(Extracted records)
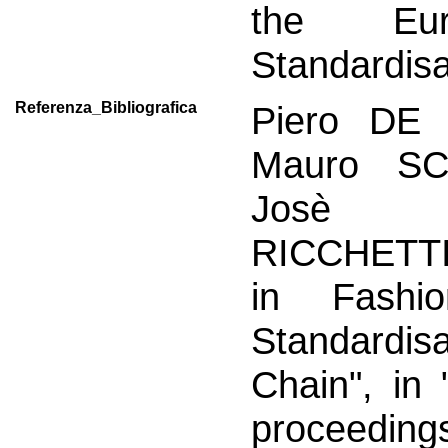
the Eur
Standardisa
Referenza_Bibliografica
Piero DE 
Mauro SC
Josè I
RICCHETTI
in Fashion
Standardis
Chain", in "
proceedin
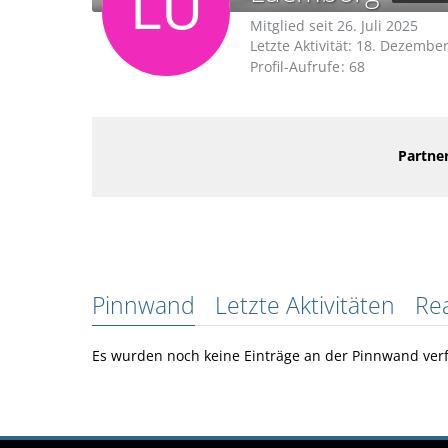
Mitglied seit 26. Juli 2025
Letzte Aktivität:
18. Dezember
Profil-Aufrufe
68
Partner
Pinnwand
Letzte Aktivitäten
Re
Es wurden noch keine Einträge an der Pinnwand verf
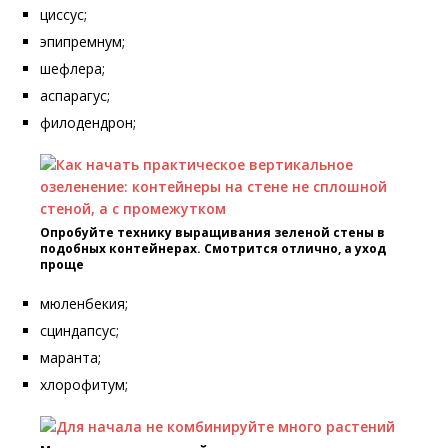
циссус;
эпипремнум;
шефлера;
аспарагус;
филодендрон;
Опробуйте технику выращивания зеленой стены в
подобных контейнерах. Смотрится отлично, а уход
проще
мюленбекия;
сциндапсус;
маранта;
хлорофитум;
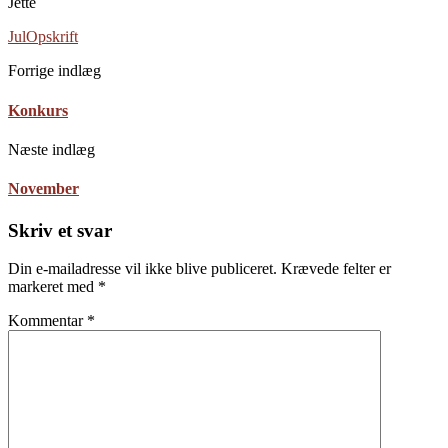
Jette
Jul
Opskrift
Forrige indlæg
Konkurs
Næste indlæg
November
Skriv et svar
Din e-mailadresse vil ikke blive publiceret.
Krævede felter er
markeret med
*
Kommentar
*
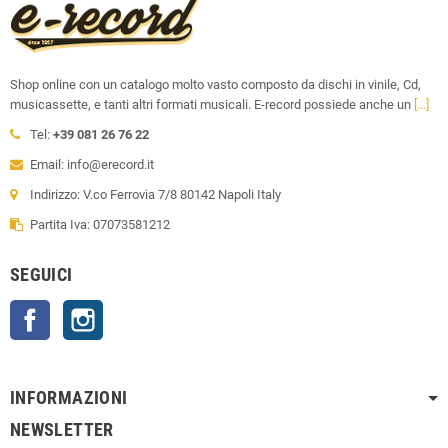
Shop online con un catalogo molto vasto composto da dischi in vinile, Cd,
musicassette, e tanti altri formati musicali. E-record possiede anche un
[...]
Tel:
+39 081 26 76 22
Email: info@erecord.it
Indirizzo: V.co Ferrovia 7/8 80142 Napoli Italy
Partita Iva: 07073581212
SEGUICI
Facebook
Instagram
INFORMAZIONI
NEWSLETTER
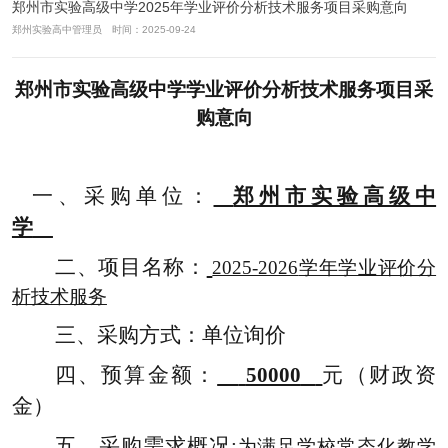
郑州市实验高级中学2025年学业评价分析技术服务项目采购意向
郑州实验高中管理员 时间：2025-09-24
郑州市实验高级中学学业评价分析技术服务项目采
购意向
一、
采购
单位：
郑州市实验高级中
学
二、
项目名称：
2025-2026
学年学业评价分
析技术服务
三、
采购方式：
单位
询价
四、
预算金额：
50000
元
（
财政资
金
）
五、
采购需求概况
:
为满足学校常态化教学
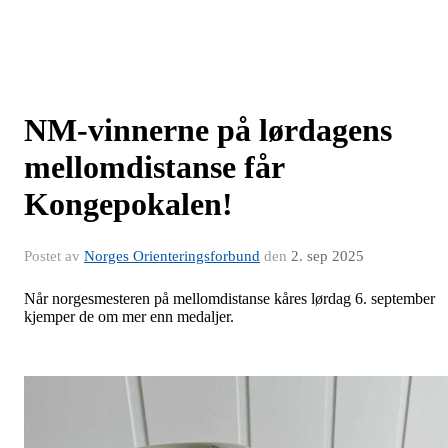
NM-vinnerne på lørdagens
mellomdistanse får
Kongepokalen!
Postet av
Norges Orienteringsforbund
den
2. sep 2025
Når norgesmesteren på mellomdistanse kåres lørdag 6. september
kjemper de om mer enn medaljer.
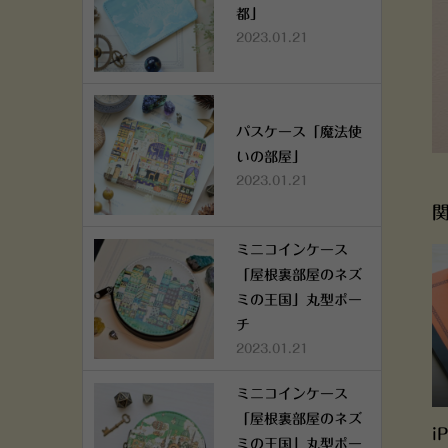
都」
2023.01.21
パスケース「魔法使
いの部屋」
2023.01.21
ミニコインケース
「屋根裏部屋のネズ
ミの王国」丸型ポー
チ
2023.01.21
ミニコインケース
「屋根裏部屋のネズ
i
ミの王国」丸型ポー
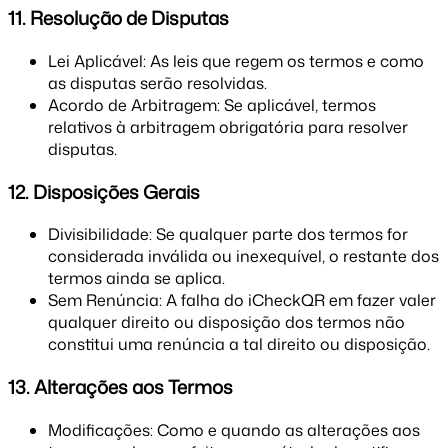
11. Resolução de Disputas
Lei Aplicável: As leis que regem os termos e como
as disputas serão resolvidas.
Acordo de Arbitragem: Se aplicável, termos
relativos à arbitragem obrigatória para resolver
disputas.
12. Disposições Gerais
Divisibilidade: Se qualquer parte dos termos for
considerada inválida ou inexequível, o restante dos
termos ainda se aplica.
Sem Renúncia: A falha do iCheckQR em fazer valer
qualquer direito ou disposição dos termos não
constitui uma renúncia a tal direito ou disposição.
13. Alterações aos Termos
Modificações: Como e quando as alterações aos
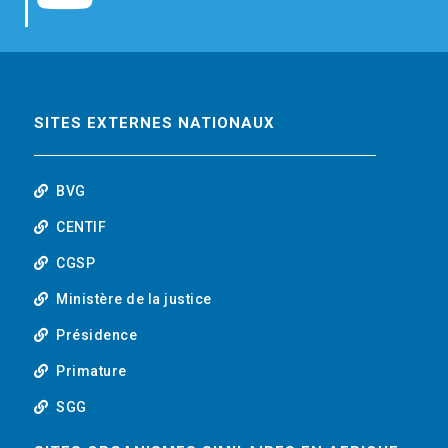
b
t
e
o
o
e
d
u
o
r
i
t
SITES EXTERNES NATIONAUX
k
n
u
BVG
b
CENTIF
CGSP
e
Ministère de la justice
Présidence
Primature
SGG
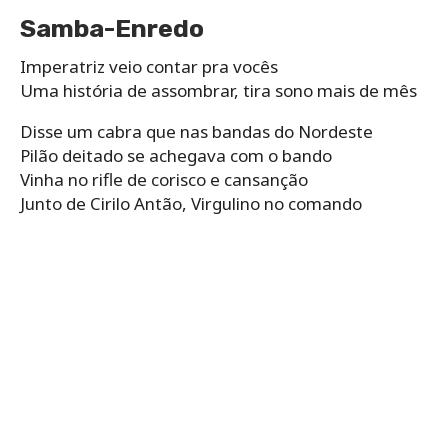
Samba-Enredo
Imperatriz veio contar pra vocês
Uma história de assombrar, tira sono mais de mês
Disse um cabra que nas bandas do Nordeste
Pilão deitado se achegava com o bando
Vinha no rifle de corisco e cansanção
Junto de Cirilo Antão, Virgulino no comando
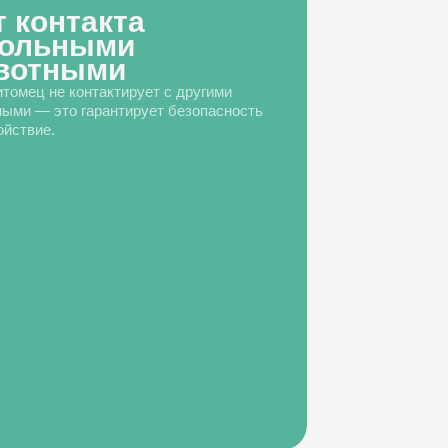
т контакта
больными
вотными
томец не контактирует с другими
ыми — это гарантирует безопасность
ойствие.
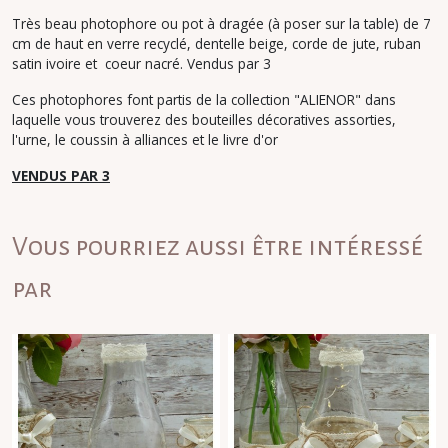
Très beau photophore ou pot à dragée (à poser sur la table) de 7
cm de haut en verre recyclé, dentelle beige, corde de jute, ruban
satin ivoire et coeur nacré. Vendus par 3
Ces photophores font partis de la collection "ALIENOR" dans
laquelle vous trouverez des bouteilles décoratives assorties,
l'urne, le coussin à alliances et le livre d'or
VENDUS PAR 3
Vous pourriez aussi être intéressé
par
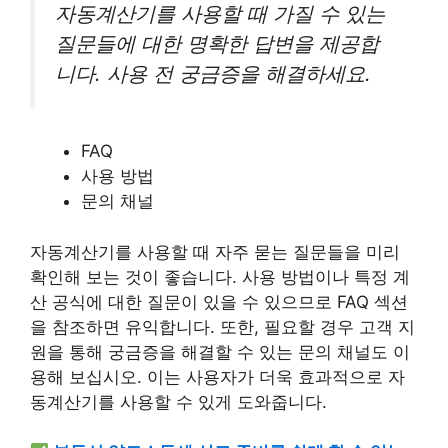
자동계산기를 사용할 때 가질 수 있는
질문들에 대한 명확한 답변을 제공합
니다. 사용 전 궁금증을 해결하세요.
FAQ
사용 방법
문의 채널
자동계산기를 사용할 때 자주 묻는 질문들을 미리
확인해 보는 것이 좋습니다. 사용 방법이나 특정 계
산 공식에 대한 질문이 있을 수 있으므로 FAQ 섹션
을 참조하면 유익합니다. 또한, 필요할 경우 고객 지
원을 통해 궁금증을 해결할 수 있는 문의 채널도 이
용해 보십시오. 이는 사용자가 더욱 효과적으로 자
동계산기를 사용할 수 있게 도와줍니다.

#### [Exercise]
Quote every text line from the extracted records above verbatim, and leave the pictures out of your answer.

#### [Expected output]
the Eur
Standardisa
Referenza_Bibliografica
Piero DE 
Mauro SC
Josè I
RICCHETTI
in Fashion
Standardis
Chain", in "
proceedin
Mitglied seit 26. Juli 2025
Letzte Aktivität:
18. Dezember
Profil-Aufrufe
68
Partner
Pinnwand
Letzte Aktivitäten
Re
Es wurden noch keine Einträge an der Pinnwand verf
циссус;
эпипремнум;
шефлера;
аспарагус;
филодендрон;
Опробуйте технику выращивания зеленой стены в
подобных контейнерах. Смотрится отлично, а уход
проще
мюленбекия;
сциндапсус;
маранта;
хлорофитум;
Jette
Jul
Opskrift
Forrige indlæg
Konkurs
Næste indlæg
November
Skriv et svar
Din e-mailadresse vil ikke blive publiceret.
Krævede felter er
markeret med
*
Kommentar
*
Shop online con un catalogo molto vasto composto da dischi in vinile, Cd,
musicassette, e tanti altri formati musicali. E-record possiede anche un
[...]
Tel:
+39 081 26 76 22
Email: info@erecord.it
Indirizzo: V.co Ferrovia 7/8 80142 Napoli Italy
Partita Iva: 07073581212
SEGUICI
Facebook
Instagram
INFORMAZIONI
NEWSLETTER
郑州市实验高级中学2025年学业评价分析技术服务项目采购意向
郑州实验高中管理员 时间：2025-09-24
郑州市实验高级中学学业评价分析技术服务项目采
购意向
一、
采购
单位：
郑州市实验高级中
学
二、
项目名称：
2025-2026
学年学业评价分
析技术服务
三、
采购方式：
单位
询价
四、
预算金额：
50000
元
（
财政资
金
）
五、
采购需求概况
:
为满足学校常态化教学
NM-vinnerne på lørdagens
mellomdistanse får
Kongepokalen!
Postet av
Norges Orienteringsforbund
den
2. sep 2025
Når norgesmesteren på mellomdistanse kåres lørdag 6. september
kjemper de om mer enn medaljer.
都」
2023.01.21
パスケース「魔法使
いの部屋」
2023.01.21
ミニコインケース
「屋根裏部屋のネズ
ミの王国」丸型ポー
チ
2023.01.21
ミニコインケース
「屋根裏部屋のネズ
i
ミの王国」丸型ポー
11. Resolução de Disputas
Lei Aplicável: As leis que regem os termos e como
as disputas serão resolvidas.
Acordo de Arbitragem: Se aplicável, termos
relativos à arbitragem obrigatória para resolver
disputas.
12. Disposições Gerais
Divisibilidade: Se qualquer parte dos termos for
considerada inválida ou inexequível, o restante dos
termos ainda se aplica.
Sem Renúncia: A falha do iCheckQR em fazer valer
qualquer direito ou disposição dos termos não
constitui uma renúncia a tal direito ou disposição.
13. Alterações aos Termos
Modificações: Como e quando as alterações aos
b
t
e
o
o
e
d
u
o
r
i
t
SITES EXTERNES NATIONAUX
k
n
u
BVG
b
CENTIF
CGSP
e
Ministère de la justice
Présidence
Primature
SGG
Samba-Enredo
Imperatriz veio contar pra vocês
Uma história de assombrar, tira sono mais de mês
Disse um cabra que nas bandas do Nordeste
Pilão deitado se achegava com o bando
Vinha no rifle de corisco e cansanção
Junto de Cirilo Antão, Virgulino no comando
т контакта
больными
вотными
томец не контактирует с другими
ыми — это гарантирует безопасность
ойствие.
Très beau photophore ou pot à dragée (à poser sur la table) de 7
cm de haut en verre recyclé, dentelle beige, corde de jute, ruban
satin ivoire et coeur nacré. Vendus par 3
Ces photophores font partis de la collection "ALIENOR" dans
laquelle vous trouverez des bouteilles décoratives assorties,
l'urne, le coussin à alliances et le livre d'or
VENDUS PAR 3
Vous pourriez aussi être intéressé
par
자동계산기를 사용할 때 가질 수 있는
질문들에 대한 명확한 답변을 제공합
니다. 사용 전 궁금증을 해결하세요.
FAQ
사용 방법
문의 채널
자동계산기를 사용할 때 자주 묻는 질문들을 미리
확인해 보는 것이 좋습니다. 사용 방법이나 특정 계
산 공식에 대한 질문이 있을 수 있으므로 FAQ 섹션
을 참조하면 유익합니다. 또한, 필요할 경우 고객 지
원을 통해 궁금증을 해결할 수 있는 문의 채널도 이
용해 보십시오. 이는 사용자가 더욱 효과적으로 자
동계산기를 사용할 수 있게 도와줍니다.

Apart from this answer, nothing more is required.